*TRECHO DO DOCUMENTO*:
Independência: as guerras do norte

Há uma tese, por demais cara às elites brasileiras, de que a nossa história é incruenta. A Independência, a Abolição, a República, o fim da Ditadura de 64, são apresentados como episódios sem luta, sem participação do povo.

Por Joan Edesson Oliveira*

dois de julho bahia

Essa tese cumpre um duplo papel. Por um lado, alimenta a afirmação de que o povo brasileiro é pacífico, ordeiro, e resolve suas contradições na base da camaradagem, ocultando, quase sempre, as batalhas de classe que se travaram em cada um desses momentos. Por outro lado, ao negar a participação popular, faz com que o próprio povo não se sinta senhor dessas conquistas, enxergando essas lutas como “coisa de brancos”, como acertos das elites.

*LINHAS SELECIONADAS*:
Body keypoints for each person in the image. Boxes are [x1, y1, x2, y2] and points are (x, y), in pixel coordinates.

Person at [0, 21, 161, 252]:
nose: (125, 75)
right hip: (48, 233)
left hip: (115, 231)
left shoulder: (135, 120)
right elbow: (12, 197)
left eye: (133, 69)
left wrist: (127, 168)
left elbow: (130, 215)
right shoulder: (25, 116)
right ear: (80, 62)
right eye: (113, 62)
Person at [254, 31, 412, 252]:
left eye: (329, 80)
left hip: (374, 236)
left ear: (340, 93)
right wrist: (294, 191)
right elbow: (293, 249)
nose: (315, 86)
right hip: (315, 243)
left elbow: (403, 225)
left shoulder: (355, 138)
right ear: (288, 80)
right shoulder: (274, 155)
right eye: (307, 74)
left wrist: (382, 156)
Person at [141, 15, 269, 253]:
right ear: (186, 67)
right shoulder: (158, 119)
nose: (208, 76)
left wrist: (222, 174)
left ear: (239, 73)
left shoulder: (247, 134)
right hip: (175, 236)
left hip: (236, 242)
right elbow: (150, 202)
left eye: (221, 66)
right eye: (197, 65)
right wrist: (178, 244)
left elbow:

*TAREFA 1*:
De acordo com o trecho, quais episódios da história brasileira são apresentados como sem luta e sem participação do povo?
*TAREFA 2*:
Resuma o trecho em duas frases.
Não é preciso consultar as linhas para fazer as tarefas.

*RESPOSTA 1*:
A Independência, a Abolição, a República e o fim da Ditadura de 64.

*RESPOSTA 2*:
Existe uma tese, cara às elites brasileiras, de que a história do Brasil é incruenta, com a Independência, a Abolição, a República e o fim da Ditadura de 64 apresentados como episódios sem luta nem participação do povo. Essa tese alimenta a ideia de um povo pacífico e ordeiro e oculta as batalhas de classe; além disso, ao negar a participação popular, faz o povo enxergar essas conquistas como "coisa de brancos", como acertos das elites.